* What you will do
Count the lines of the entries below that contain the string "ganhar". State only the resulting number.

═════ Records shown ═════

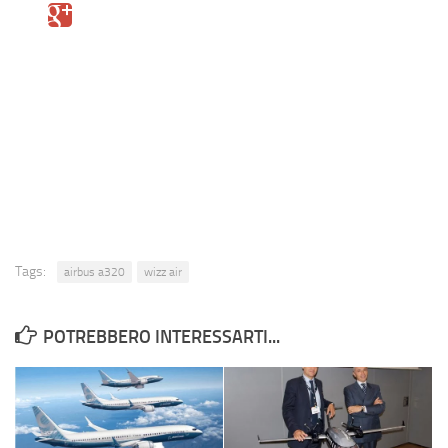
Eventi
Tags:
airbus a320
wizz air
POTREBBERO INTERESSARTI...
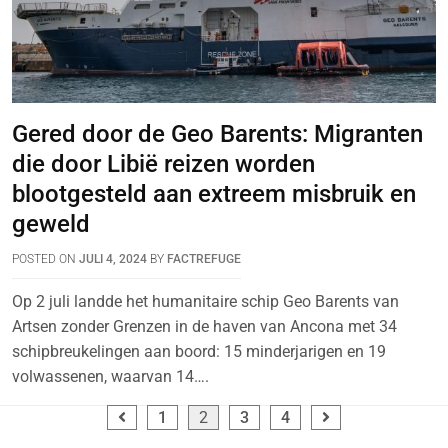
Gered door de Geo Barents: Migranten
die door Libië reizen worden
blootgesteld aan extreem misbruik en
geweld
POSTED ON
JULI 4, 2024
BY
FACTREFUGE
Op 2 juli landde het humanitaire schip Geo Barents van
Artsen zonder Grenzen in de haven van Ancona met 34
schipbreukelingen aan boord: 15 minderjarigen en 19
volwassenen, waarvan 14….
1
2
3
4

═════
═════ Records shown ═════

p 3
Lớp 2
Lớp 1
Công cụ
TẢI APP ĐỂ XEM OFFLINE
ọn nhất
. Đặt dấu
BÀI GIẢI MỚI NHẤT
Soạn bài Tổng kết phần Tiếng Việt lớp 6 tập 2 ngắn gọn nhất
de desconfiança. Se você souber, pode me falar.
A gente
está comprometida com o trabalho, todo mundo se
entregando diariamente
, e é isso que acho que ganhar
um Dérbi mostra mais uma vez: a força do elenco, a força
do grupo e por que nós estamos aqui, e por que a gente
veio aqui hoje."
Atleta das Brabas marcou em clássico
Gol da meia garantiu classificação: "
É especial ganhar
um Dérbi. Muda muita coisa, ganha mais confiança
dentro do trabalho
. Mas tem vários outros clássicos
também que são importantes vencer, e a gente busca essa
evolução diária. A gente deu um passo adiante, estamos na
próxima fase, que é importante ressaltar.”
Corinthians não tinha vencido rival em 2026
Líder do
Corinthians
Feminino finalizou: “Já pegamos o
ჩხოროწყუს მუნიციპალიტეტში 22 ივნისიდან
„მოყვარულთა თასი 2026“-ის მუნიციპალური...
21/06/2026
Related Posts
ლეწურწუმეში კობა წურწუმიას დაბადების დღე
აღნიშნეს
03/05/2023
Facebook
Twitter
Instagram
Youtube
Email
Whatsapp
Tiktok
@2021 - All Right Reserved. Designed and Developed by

═════

* Output
2